# Ausgewählter Auszug
Bürokratie lähmt das System
Ist das nicht paradox? Schließlich lässt das Schulgesetz ausdrücklich die Freiheit von Lehre und Forschung zu. Woran liegt es also, dass ein kreativ gestalteter Unterricht nicht umzusetzen ist oder nur mit enormen Barrieren? Dass neue Ideen kein Gehör finden? Die Essenz aus den Gesprächen: Letztendlich sitzen die Bürokrat:innen in den Schulämtern am längeren Hebel. Ein völlig standardisiertes System verhindert Innovation, Schüler:innen werden instrumentalisiert und zu Objekten degradiert (siehe auch mein Podcast-Gespräch mit Prof. Dr. Lembke).
Zudem: Die Politik gibt zwar Regeln vor – was tatsächlich in den Schulen passiere, liege aber de facto bei denen, die nicht täglich mit den Kindern vor Ort arbeiten. Bei den Menschen, die in den Ämtern Richtlinien erstellen, die dann in den Schulen und im Unterricht umzusetzen sind. Sie verlangen zum Beispiel Dokumentationen und Nachweise oder stellen eine andere Regel auf, die das Arbeiten mit den Kindern erschwert. Und am Ende geht es auch immer um das Thema Geld. Was nützen die besten Ideen, wenn die Bürokrat:innen zum Beispiel Bildungsschlüssel für Lehrkräfte haben, sodass die Schulen ihre Lehrkräfte nicht in neuen Methoden ausbilden können? Oder wenn eine Schule gar nicht selbst entscheiden kann, ob sie jetzt etwas renovieren lässt, sondern dazu erst die Stadt oder das Schulamt fragen muss?
Daraus folgt zumindest für mich, dass das System Schule so desolat ist, dass man auch keine Kinder in dieses System stecken sollte. Wenn mehr und mehr Menschen, die mit unseren Kindern in der Schule arbeiten, selbst keine Erfüllung mehr sehen, stelle ich mir unweigerlich die Frage: Wirkt sich das nicht direkt auf die Qualität ihrer Arbeit und des Unterrichts aus, aber auch auf das System selbst? Leidet nicht langfristig unter der Resignation auch die Psyche der Lehrpersonen und damit auch die der Kids? Warum also Kindern etwas zumuten, das toxisch wirken kann?
Wenn Schule kein Ort mehr ist, an dem die Lehrer:innen und Direktor:innen sein wollen, also die Menschen, die diese Schule gestalten, wie kann sie dann ein Ort für unsere Kinder sein?

# Gespeicherte Daten
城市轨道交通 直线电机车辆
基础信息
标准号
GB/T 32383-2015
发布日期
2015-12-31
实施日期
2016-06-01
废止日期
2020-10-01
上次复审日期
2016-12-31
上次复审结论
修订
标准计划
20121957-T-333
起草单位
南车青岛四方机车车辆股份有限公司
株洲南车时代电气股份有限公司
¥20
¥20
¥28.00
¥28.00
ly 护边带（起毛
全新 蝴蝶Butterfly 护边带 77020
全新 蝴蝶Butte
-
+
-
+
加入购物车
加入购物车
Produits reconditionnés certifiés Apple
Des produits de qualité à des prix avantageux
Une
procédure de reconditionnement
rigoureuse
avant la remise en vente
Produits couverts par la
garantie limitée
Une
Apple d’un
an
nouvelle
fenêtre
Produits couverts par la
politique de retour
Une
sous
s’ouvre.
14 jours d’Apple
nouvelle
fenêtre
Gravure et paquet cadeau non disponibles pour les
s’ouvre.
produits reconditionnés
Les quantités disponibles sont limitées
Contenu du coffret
* * *
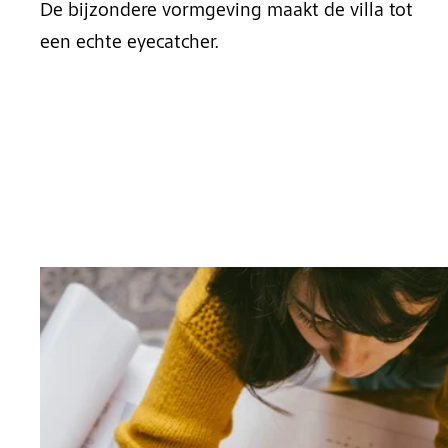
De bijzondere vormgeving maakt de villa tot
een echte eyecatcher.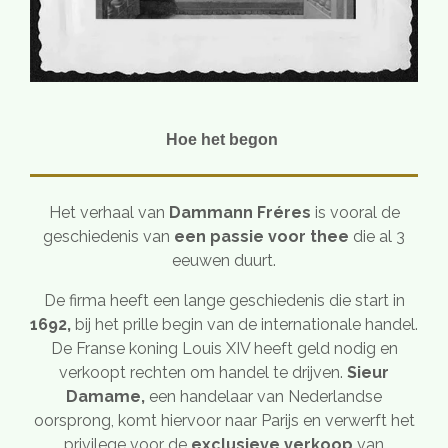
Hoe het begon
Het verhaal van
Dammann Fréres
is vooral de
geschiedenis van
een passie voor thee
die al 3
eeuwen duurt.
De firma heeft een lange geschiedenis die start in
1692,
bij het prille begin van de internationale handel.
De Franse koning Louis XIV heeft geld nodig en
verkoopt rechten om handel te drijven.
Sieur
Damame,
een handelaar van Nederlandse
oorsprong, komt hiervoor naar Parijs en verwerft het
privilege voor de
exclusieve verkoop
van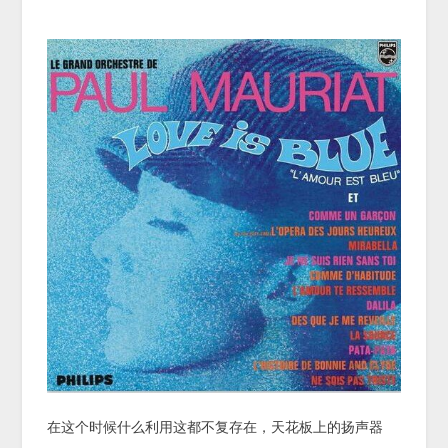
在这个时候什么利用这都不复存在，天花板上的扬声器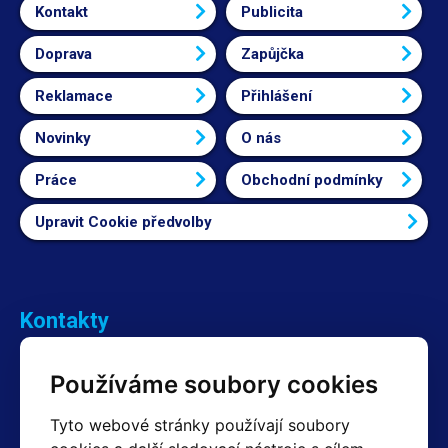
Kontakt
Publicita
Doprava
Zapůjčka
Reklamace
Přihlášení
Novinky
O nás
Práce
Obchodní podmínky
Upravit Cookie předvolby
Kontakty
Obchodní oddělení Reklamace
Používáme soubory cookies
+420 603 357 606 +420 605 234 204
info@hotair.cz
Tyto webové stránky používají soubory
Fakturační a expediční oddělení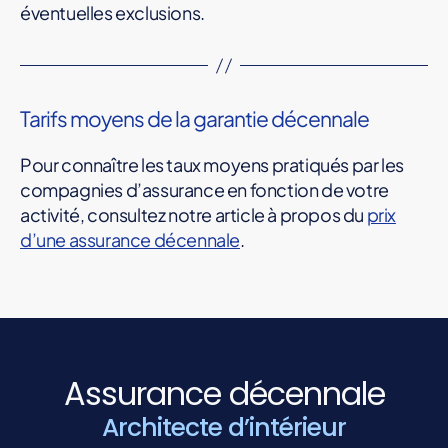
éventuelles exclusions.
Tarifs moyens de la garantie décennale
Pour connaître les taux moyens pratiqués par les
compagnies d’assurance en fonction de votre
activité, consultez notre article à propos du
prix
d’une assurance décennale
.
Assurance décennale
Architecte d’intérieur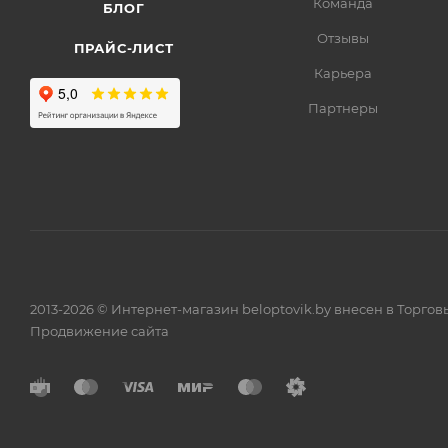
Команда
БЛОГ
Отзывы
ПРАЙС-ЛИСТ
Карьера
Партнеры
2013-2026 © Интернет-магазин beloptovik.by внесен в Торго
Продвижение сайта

# Aufgabenstellung
Beantworten Sie anhand des Auszugs über Bürokratie in Schulen die folgenden Fragen:
1. Was lässt das Schulgesetz ausdrücklich zu?
2. Wer sitzt laut der Essenz aus den Gesprächen am längeren Hebel?
3. Was verlangen die Menschen in den Ämtern zum Beispiel?

# Ihre Antwort
1. Das Schulgesetz lässt ausdrücklich die Freiheit von Lehre und Forschung zu.
2. Die Bürokrat:innen in den Schulämtern sitzen am längeren Hebel.
3. Sie verlangen zum Beispiel Dokumentationen und Nachweise.